## [TEXT]
+===+
Analog/Pendelmodus - klassisch und vertraut
Grid Modus - modern und übersichtlich
Circle Modus - visuell ansprechend
Multicircle Modus - für komplexe Rhythmen (Bspw.: /: 4/4 und 7/8 :/) - für polyrhythmische Übungen
Phase 4: Progressive Web App
Um das Metronom auch offline nutzbar zu machen, implementierte ich PWA-Funktionalität. Schülerinnen und Schüler können die App auf ihrem Smartphone installieren und wie eine native App nutzen – ohne App Store, ohne Tracking, ohne Werbung.
Erkenntnisse
Dieses Projekt bildet einen weiteren Aufzeig von Perspektiven, wie wir mit KI in der Bildung arbeiten können. KI-Tools sind nicht nur Hilfsmittel für Profis, sondern ermöglichen es auch Quereinsteigern, ihre Ideen umzusetzen. Als Musikschuldirektor sehe ich enormes Potenzial für den Einsatz solcher Tools im Unterricht – nicht um das Lernen zu ersetzen, sondern um Kreativität zu fördern und Barrieren abzubauen.
+===+
## [QUELLENANGABEN]

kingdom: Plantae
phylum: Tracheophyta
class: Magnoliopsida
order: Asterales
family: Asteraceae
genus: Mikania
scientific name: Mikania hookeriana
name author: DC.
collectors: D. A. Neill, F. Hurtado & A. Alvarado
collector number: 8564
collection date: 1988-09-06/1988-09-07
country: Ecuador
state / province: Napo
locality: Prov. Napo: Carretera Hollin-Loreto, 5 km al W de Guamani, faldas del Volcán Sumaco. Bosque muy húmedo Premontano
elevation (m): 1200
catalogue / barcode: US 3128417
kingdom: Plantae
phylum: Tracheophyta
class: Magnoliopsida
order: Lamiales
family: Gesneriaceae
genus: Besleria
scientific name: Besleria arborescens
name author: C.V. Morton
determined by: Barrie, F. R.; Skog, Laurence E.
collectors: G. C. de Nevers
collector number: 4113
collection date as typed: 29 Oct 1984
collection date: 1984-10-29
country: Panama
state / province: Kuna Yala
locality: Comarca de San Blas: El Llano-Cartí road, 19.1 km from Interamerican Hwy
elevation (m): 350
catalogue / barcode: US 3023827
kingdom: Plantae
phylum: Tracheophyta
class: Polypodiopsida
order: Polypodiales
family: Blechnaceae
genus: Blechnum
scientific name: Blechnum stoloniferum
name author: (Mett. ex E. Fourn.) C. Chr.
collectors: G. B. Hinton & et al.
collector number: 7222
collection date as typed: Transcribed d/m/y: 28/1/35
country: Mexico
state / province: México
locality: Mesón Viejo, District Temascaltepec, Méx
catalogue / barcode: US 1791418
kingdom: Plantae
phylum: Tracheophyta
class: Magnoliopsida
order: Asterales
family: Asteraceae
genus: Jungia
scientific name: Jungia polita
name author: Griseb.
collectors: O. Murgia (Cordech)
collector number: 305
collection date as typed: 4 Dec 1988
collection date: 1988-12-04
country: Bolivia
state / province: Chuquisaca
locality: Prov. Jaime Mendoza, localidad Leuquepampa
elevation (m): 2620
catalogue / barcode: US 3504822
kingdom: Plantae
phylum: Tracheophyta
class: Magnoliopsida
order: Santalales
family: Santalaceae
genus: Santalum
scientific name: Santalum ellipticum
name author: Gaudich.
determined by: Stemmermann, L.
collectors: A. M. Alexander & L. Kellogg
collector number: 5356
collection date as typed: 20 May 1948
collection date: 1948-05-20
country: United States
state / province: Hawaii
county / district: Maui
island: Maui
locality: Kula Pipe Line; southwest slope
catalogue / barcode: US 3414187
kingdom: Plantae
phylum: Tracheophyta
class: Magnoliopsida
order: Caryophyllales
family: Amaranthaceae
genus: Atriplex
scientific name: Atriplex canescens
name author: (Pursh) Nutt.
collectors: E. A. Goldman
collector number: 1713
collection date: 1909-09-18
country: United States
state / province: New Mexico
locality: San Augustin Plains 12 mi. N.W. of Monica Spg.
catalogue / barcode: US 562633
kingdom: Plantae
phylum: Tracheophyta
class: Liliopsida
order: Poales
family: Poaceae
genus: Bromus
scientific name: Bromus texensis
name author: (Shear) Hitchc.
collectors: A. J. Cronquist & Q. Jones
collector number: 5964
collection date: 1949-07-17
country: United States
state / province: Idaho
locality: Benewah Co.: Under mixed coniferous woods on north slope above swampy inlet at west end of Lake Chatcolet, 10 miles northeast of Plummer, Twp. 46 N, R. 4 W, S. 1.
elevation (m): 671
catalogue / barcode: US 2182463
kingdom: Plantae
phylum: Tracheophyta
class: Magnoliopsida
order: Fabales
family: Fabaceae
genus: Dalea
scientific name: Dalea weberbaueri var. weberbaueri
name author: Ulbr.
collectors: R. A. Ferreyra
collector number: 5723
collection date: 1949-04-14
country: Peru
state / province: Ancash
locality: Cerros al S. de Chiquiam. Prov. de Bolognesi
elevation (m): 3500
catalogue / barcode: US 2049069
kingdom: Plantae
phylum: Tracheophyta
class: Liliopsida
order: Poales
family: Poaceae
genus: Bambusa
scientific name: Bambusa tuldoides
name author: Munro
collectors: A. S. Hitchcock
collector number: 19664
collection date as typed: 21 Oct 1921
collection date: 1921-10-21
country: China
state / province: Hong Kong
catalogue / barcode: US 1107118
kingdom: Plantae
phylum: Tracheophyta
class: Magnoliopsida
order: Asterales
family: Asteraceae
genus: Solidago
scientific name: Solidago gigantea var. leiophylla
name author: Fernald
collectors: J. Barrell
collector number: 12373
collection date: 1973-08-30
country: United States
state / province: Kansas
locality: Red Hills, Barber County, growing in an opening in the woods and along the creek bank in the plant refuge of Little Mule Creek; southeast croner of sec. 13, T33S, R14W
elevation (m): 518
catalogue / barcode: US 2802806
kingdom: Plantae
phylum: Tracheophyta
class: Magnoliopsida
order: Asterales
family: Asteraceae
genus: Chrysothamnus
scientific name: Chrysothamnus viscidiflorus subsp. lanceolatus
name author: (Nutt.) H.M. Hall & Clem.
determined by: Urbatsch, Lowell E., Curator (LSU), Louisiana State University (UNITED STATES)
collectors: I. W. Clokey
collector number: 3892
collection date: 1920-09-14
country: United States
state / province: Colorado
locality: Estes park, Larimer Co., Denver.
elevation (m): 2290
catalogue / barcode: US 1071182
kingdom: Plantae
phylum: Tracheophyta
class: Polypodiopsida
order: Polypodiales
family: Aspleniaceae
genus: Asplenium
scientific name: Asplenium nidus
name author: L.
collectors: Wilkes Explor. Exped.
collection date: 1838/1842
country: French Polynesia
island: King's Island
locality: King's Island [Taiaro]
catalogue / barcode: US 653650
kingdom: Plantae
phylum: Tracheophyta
+===+
## [AUFGABENBESCHREIBUNG]
Entnimm dem Text über das Metronom-Projekt wortgetreu alles von „Erkenntnisse“ bis hinunter zu „und Barrieren abzubauen.“. Das Material spielt hierbei keine Rolle.

## [ERWARTETE ANTWORT]
Erkenntnisse
Dieses Projekt bildet einen weiteren Aufzeig von Perspektiven, wie wir mit KI in der Bildung arbeiten können. KI-Tools sind nicht nur Hilfsmittel für Profis, sondern ermöglichen es auch Quereinsteigern, ihre Ideen umzusetzen. Als Musikschuldirektor sehe ich enormes Potenzial für den Einsatz solcher Tools im Unterricht – nicht um das Lernen zu ersetzen, sondern um Kreativität zu fördern und Barrieren abzubauen.